(Consignes de l'exercice) Recopiez mot pour mot la partie des enregistrements qui commence à la ligne contenant « 301999, 302104 » et se termine à la fin des enregistrements, ces deux limites comprises. Ne reprenez pas les images dans votre réponse.

(Données fournies)
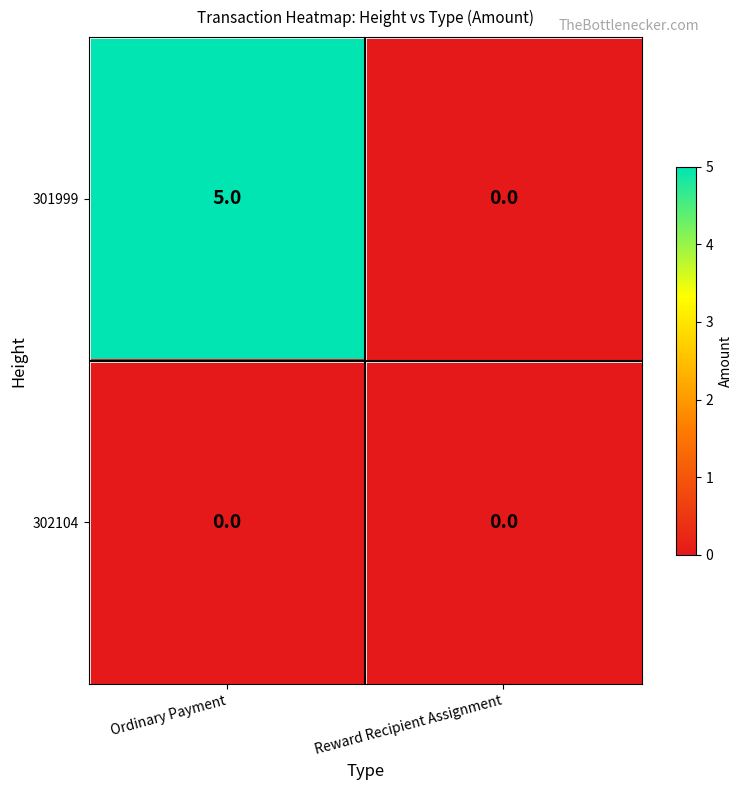

Rank the series by their maximum value, from highest to lowest.

301999, 302104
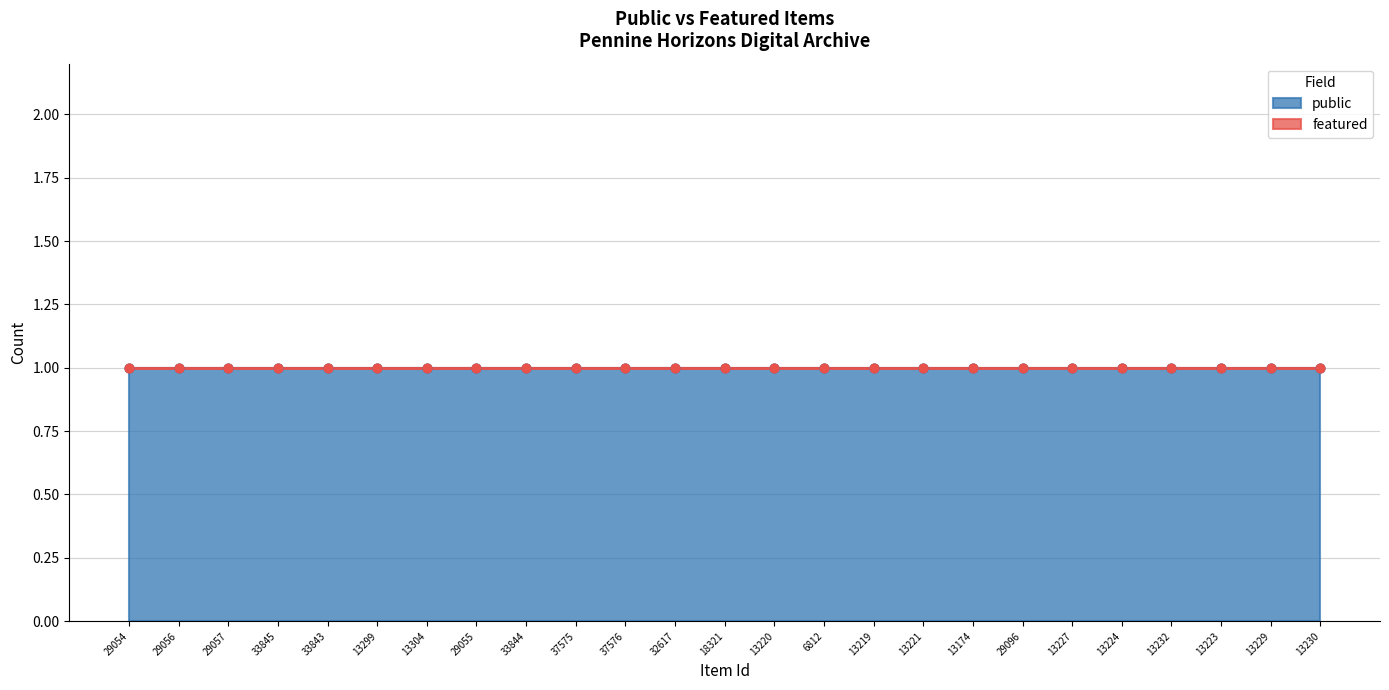

What are all the series names shown in the legend?

public, featured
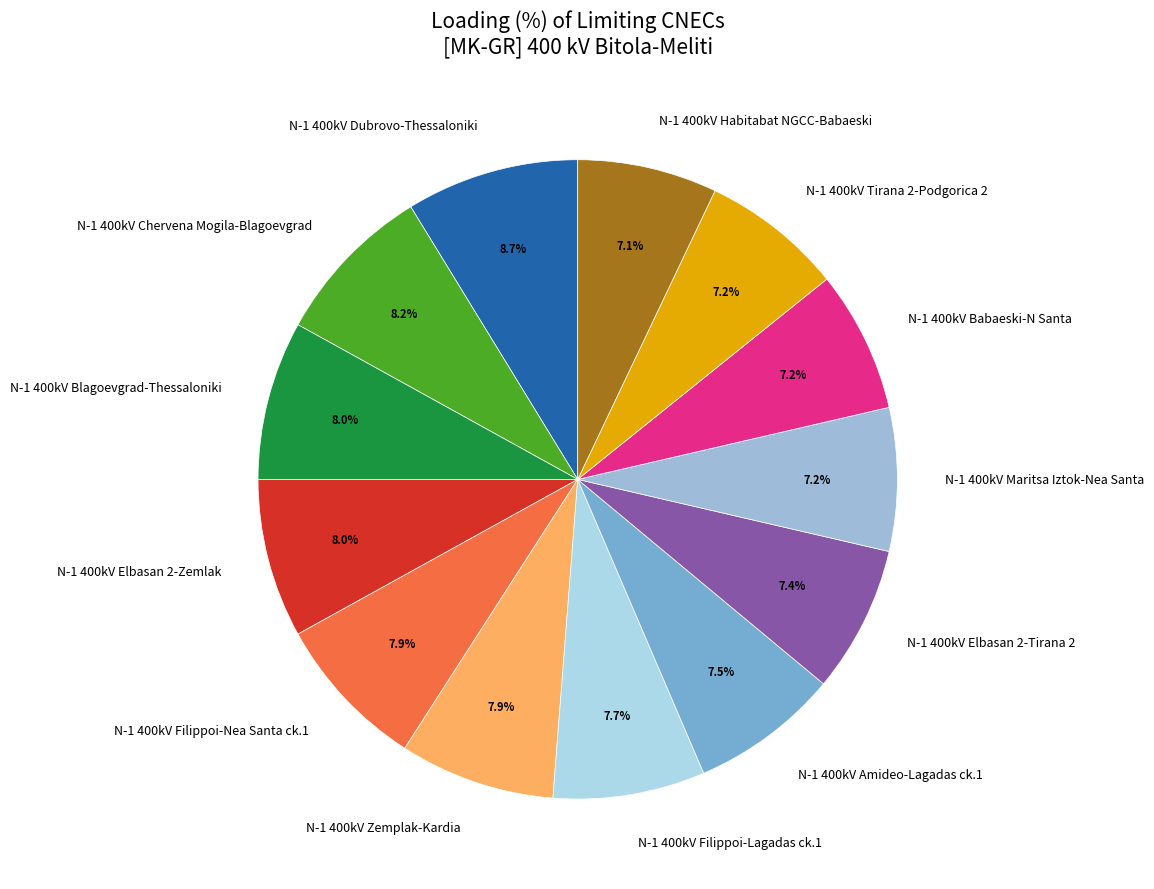

What portion of the pie excludes N-1 400kV Chervena Mogila-Blagoevgrad?

91.8%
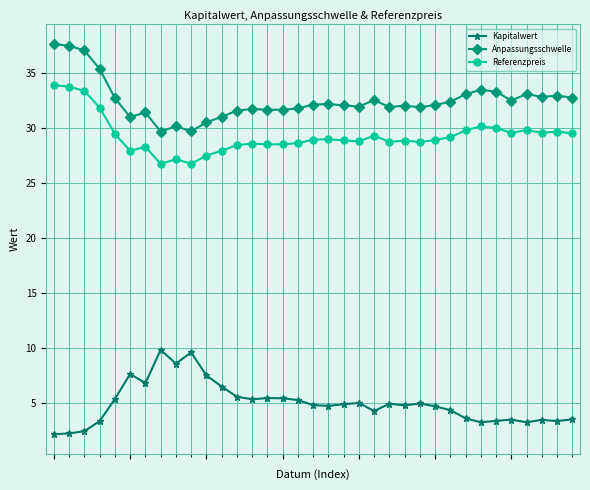

True or false: Referenzpreis has more than 1 points higher than both neighbors.

True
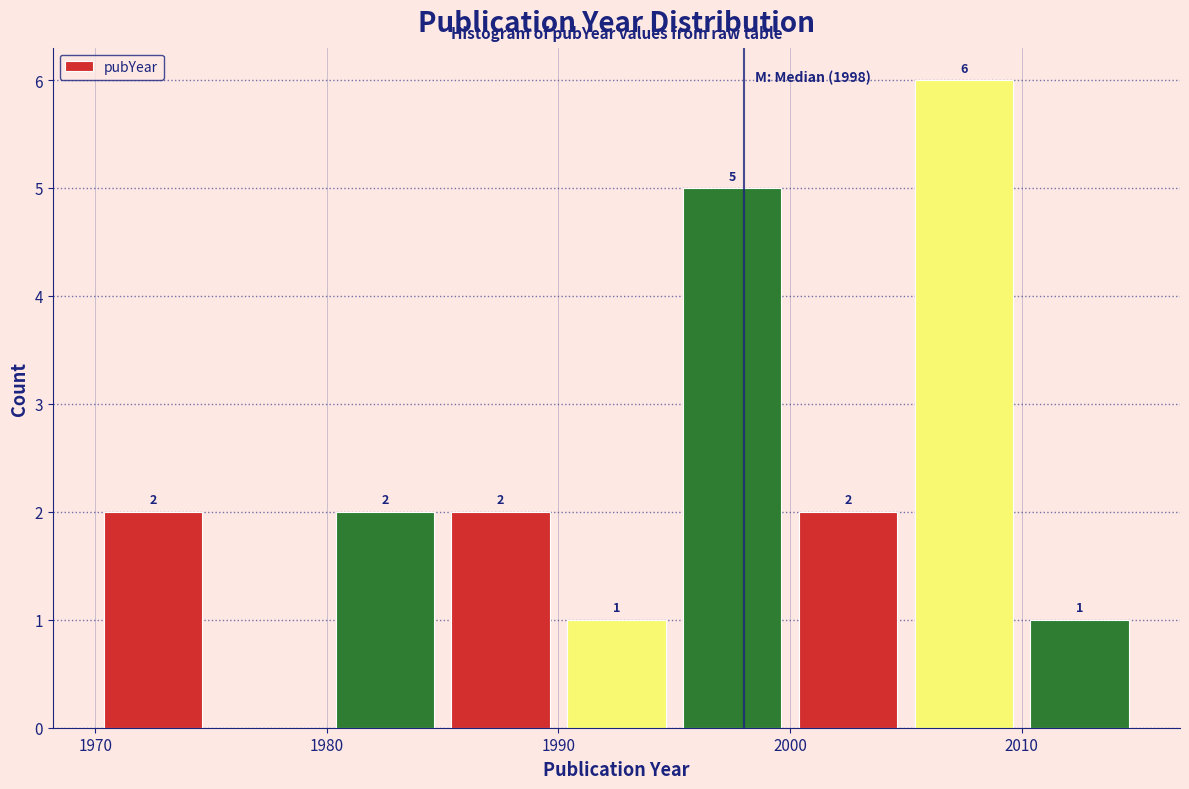

Over which range of the x-axis is the bar tallest?

2005 to 2010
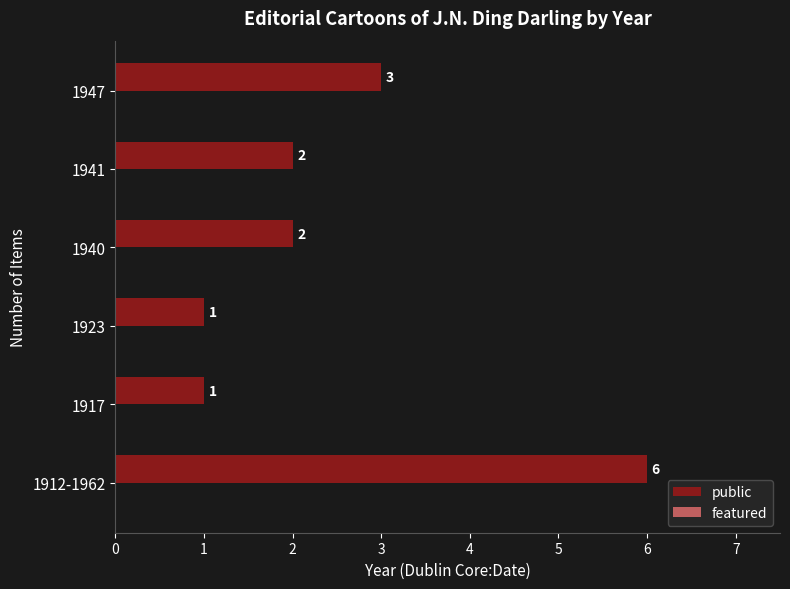

What is the sum of the values at 1941 and 1917?

3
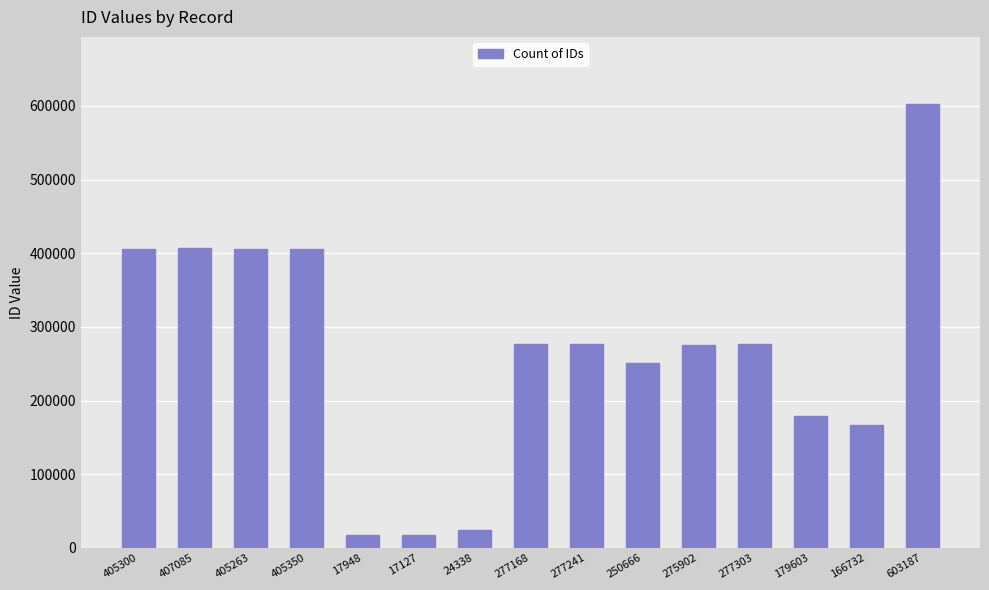

How many data points does each series have?

15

(Corrigé de l'exercice)
301999, 302104

What are all the series names shown in the legend?

public, featured

What portion of the pie excludes N-1 400kV Chervena Mogila-Blagoevgrad?

91.8%

True or false: Referenzpreis has more than 1 points higher than both neighbors.

True

Over which range of the x-axis is the bar tallest?

2005 to 2010

What is the sum of the values at 1941 and 1917?

3

How many data points does each series have?

15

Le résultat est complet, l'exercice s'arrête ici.